L’arte si propone come una forma alternativa di rispondere alle domande profonde dell’uomo. Non presenta un senso già confezionato, ma incarna una forma, una manifestazione di una possibilità. L’arte libera le risposte non le imprigiona. Per Einstein l’arte è «l’espressione del pensiero più profondo nel modo più semplice».
Lungo la storia l’arte non è stata soltanto un’espressione estetica, ma anche una manifestazione di genio creativo e uno strumento comunicativo e mistagogico. San Gregorio Magno vedeva nelle espressioni artistiche (e in particolare le icone sacre) libri per chi non sa leggere. Il linguaggio della bellezza ci è connaturale, quasi innato, richiede da noi soltanto di essere affinato e di essere ulteriormente iniziato e perfezionato.
Nel libro La bellezza della fede di Valentina Rapino veniamo portati sulla soglia di sette cicli di affreschi italiani che accompagnano sette proposizioni del simbolo apostolico con una ondata di bellezza artistica per scoprire meglio la bellezza della fede.
Credo che il modo migliore di presentare questo libro è assaggiare un suo quadro e vederne non tanto la spiegazione quanto il dispiegamento. In occasione dell’imminente festa del santo Natale è opportuno scegliere il quadro dell’Adorazione del Bambino del Pintoricchio. Al suo riguardo la Rapino scrive:
«Nel Protoevangelo di Giacomo, testo apocrifo del II secolo d.C., la nascita di Gesù avviene di notte nel più totale silenzio: tutto rallenta, tutto si ferma per adagiarsi nella calma della contemplazione. È il silenzio dell’attesa che precede il parto di Maria, è la notte che tutto avvolge, ribaltando i tempi e il corso normale degli eventi. Quando Maria partorisce, una grande luce invade la grotta, tanto le levatrici (figure presenti solo negli apocrifi) ne rimangono quasi accecate. Questa lettura offerta dal Protoevangelo suggerirà un motivo iconografico di derivazione fiamminga che si diffonde a partire dal XVI secolo, ovvero quello di Gesù Bambino radioso, avvolto da un cerchio di luce.

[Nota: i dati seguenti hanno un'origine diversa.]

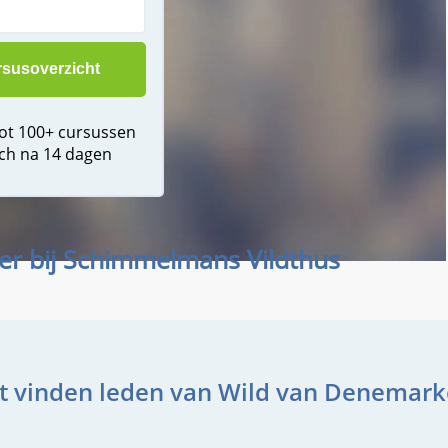
tot 100+ cursussen
ch na 14 dagen
kker bij Schimmelmans Vildthus
t vinden leden van Wild van Denemark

«Nell’Adorazione del Pintoricchio non è tanto il Bambino ad essere fonte di luce, quanto tutto il giardino in cui si svolge la scena. Tutto è immerso in una coltre di calore, fioriscono le piante, germogliano i fiori, si riesce quasi a sentire il cinguettio mattutino degli uccelli: è l’alba di un nuovo giorno. «Il popolo che camminava nelle tenebre / vide una grande luce; / su coloro che abitavano un paese tenebroso / risplendette una luce. / Hai moltiplicato la gioia, / hai aumentato la letizia» (Is 9,1-2)».